Eraldo Gueiros era da turma de Piedade e confesso que não era o cara que eu mais gostava de ver surfando. Achava Cláudio Marroquim, Paulinho Porrete e Zezito Barbosa os surfistas que mais arrepiavam.

Mas Eraldo sábia o que queria e investiu em pranchas e viagens que o tornaram o melhor da nossa geração. Depois de sua mudança para a Califórnia, passando uma boa temporada no Hawaii, ele voltou com status de grande nome do surf brasileiro. Roberto Valério, lendário empresário e surfista, o convidou para ser atleta de sua marca Cyclone, apostando na capacidade de surf do Eraldo em qualquer tamanho de onda.

Eraldo Gueiros em Jaws, uma das ondas mais perigosas do mundo. Foto: www.multisolution.art.br

Eraldo Gueiros em Jaws, uma das ondas mais perigosas do mundo. Foto: www.multisolution.art.br

Veio morar no Rio em 88 na busca de um centro mais desenvolvido para seguir sua carreira de surfista profissional. Seu apartamento ficava na frente do quebra mar da Barra da Tijuca, local de localismo mas de boas ondas.

No Sundek Classic 86, em Ubatuba, posso afirmar que ele era o cara que mais impressionou nos dias grandes e poderia ter ido mais longe se tivesse acreditado que venceria. Ficou com a quinta colocação. Picuruta Salazar, um dos maiores vencedores do surf brasileiro, levou o caneco.

No ano seguinte terminou na décima colocação do recém fundado Circuito Brasileiro de Surf profissional, promovido pela ABRASP. Neste momento, ele tinha ao seu lado o grande parceiro de carreira, o conterrâneo Carlos Burle, que como ele adorava ondas grandes.

Carlinhos, como era chamado, tinha em Eraldo o grande ídolo.

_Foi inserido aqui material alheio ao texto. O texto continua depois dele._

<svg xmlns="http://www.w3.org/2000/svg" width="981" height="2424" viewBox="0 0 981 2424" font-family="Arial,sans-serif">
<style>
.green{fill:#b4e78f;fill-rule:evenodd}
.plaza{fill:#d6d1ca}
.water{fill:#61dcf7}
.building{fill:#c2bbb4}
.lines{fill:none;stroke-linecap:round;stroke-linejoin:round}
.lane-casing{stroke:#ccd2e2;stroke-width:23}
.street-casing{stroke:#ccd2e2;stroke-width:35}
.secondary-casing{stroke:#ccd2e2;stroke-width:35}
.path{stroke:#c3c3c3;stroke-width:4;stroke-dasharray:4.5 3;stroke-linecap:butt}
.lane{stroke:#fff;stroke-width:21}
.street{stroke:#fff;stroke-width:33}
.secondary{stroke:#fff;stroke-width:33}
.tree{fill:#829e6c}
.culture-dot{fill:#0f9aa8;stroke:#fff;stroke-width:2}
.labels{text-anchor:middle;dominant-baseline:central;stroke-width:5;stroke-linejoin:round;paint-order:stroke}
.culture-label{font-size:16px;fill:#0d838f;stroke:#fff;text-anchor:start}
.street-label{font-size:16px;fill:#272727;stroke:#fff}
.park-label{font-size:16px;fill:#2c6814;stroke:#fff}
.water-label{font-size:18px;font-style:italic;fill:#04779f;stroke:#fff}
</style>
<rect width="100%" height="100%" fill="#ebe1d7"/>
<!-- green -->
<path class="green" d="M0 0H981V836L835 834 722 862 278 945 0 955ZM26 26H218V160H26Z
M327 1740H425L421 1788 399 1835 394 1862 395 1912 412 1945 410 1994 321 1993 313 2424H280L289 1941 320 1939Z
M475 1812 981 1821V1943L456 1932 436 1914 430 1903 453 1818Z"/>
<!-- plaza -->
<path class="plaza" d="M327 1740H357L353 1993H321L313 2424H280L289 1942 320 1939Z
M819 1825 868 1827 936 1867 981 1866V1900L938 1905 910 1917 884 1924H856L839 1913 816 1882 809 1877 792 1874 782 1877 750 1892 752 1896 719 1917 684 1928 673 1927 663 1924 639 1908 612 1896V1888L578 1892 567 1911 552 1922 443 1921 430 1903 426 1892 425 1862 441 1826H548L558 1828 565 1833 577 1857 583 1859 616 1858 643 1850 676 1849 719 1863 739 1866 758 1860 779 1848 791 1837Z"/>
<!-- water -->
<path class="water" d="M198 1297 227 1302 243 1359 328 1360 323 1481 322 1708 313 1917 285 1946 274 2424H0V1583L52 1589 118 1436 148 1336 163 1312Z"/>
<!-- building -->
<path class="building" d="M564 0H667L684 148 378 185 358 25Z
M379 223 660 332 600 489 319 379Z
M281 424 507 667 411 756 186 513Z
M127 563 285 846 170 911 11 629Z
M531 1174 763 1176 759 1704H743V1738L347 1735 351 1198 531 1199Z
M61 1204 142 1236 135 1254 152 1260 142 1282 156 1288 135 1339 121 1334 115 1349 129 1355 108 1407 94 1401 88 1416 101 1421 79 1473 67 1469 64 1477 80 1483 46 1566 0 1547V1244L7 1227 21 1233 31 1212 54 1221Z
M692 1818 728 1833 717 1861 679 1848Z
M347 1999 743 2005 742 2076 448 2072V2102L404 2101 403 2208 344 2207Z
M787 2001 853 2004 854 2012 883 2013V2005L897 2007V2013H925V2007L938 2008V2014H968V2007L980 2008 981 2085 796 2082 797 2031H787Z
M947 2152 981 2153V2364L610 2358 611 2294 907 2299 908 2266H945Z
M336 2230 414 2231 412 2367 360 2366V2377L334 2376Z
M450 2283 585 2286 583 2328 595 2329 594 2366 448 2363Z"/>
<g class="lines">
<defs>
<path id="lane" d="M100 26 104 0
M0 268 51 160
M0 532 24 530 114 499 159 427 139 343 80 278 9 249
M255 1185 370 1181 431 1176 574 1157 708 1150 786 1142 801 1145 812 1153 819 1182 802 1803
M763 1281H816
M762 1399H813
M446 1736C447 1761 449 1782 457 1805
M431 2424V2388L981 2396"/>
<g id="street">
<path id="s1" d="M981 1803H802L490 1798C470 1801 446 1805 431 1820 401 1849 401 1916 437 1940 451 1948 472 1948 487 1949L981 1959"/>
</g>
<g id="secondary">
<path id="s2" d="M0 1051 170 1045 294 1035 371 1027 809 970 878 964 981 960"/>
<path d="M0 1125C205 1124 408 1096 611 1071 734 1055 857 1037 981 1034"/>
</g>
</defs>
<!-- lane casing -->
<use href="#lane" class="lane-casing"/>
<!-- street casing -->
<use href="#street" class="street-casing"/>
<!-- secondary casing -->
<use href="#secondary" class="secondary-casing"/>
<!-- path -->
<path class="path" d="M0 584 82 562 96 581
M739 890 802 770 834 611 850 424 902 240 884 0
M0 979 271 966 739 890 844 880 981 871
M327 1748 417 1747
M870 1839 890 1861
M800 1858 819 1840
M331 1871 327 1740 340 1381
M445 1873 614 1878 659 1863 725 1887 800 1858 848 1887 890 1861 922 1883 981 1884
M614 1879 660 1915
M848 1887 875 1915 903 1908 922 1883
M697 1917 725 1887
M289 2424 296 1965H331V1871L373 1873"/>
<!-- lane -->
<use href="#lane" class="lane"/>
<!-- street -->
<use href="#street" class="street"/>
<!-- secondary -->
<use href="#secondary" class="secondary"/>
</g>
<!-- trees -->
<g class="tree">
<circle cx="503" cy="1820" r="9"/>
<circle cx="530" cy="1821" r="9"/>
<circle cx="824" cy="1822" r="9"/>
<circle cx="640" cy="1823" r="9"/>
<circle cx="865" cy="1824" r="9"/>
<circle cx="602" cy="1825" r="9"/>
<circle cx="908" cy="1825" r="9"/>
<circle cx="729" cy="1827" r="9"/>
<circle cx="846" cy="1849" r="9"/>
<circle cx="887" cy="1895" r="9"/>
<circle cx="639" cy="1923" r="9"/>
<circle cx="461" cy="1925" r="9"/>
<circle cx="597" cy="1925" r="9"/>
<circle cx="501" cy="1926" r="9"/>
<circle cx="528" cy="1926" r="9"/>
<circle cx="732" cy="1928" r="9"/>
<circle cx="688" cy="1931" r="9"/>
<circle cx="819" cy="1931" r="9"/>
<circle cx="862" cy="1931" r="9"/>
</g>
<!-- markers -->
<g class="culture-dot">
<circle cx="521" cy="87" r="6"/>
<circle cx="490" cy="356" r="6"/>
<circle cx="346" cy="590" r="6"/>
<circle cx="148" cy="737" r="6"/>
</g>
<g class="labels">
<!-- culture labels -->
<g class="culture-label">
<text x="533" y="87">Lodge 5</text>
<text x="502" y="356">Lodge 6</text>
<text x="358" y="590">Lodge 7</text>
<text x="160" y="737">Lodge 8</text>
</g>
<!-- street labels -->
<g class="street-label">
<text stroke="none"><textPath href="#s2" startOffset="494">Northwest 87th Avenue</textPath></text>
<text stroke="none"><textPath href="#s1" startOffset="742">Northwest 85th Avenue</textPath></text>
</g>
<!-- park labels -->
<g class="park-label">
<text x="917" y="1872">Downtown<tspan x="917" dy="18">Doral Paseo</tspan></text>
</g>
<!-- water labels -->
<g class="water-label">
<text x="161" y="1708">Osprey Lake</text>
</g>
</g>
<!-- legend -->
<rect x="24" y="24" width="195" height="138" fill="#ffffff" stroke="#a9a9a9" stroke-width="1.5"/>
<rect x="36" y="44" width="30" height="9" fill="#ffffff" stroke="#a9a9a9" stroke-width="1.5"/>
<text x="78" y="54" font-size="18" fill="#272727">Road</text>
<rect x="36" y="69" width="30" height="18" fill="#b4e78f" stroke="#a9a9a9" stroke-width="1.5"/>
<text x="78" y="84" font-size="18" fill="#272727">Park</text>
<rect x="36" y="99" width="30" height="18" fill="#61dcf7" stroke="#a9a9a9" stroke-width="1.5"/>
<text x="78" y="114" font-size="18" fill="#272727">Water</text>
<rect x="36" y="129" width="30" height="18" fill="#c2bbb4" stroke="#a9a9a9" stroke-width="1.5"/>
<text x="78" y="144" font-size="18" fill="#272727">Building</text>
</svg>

Este por sua vez, passou todo o seu conhecimento havaiano para o pupilo, deixando que Burle ficasse em sua casa, treinando constantemente com ele.

Eraldo Gueiros e Carlos Burle fizeram história dropando as maiores ondas do planeta. Foto: Globo.com

Eraldo Gueiros e Carlos Burle fizeram história dropando as maiores ondas do planeta. Foto: Globo.com

Os dois seguiram anos a fio entre os Top do Brasil e tentaram a sorte em etapas do Circuito Mundial mundo afora. Eram os grandes nomes de Pernambuco ao redor do planeta.

A coragem dos dois era comentada por quem voltava das ilhas havaianas.

Algum tempo depois, o jet ski foi incorporado ao surf de ondas grandes e a dupla logo se destacou com o novo brinquedinho. Conseguiram feitos históricos. Eraldo pegou um tubo profundo em Jaws, com direito a capa de jornal local. Burle foi protagonista inúmeras vezes em situações extremas.Os dois se completavam. No primeiro evento de ondas grandes, em Jaws, ficaram com a terceira colocação.

Capa do Jornal de Maui Foto : Carol Oliva

Capa do Jornal de Maui Foto : Carol Oliva

Eraldo foi influência para muitas gerações de Pernambuco. Um guerreiro que puxou o nível do surf do estado para outro patamar.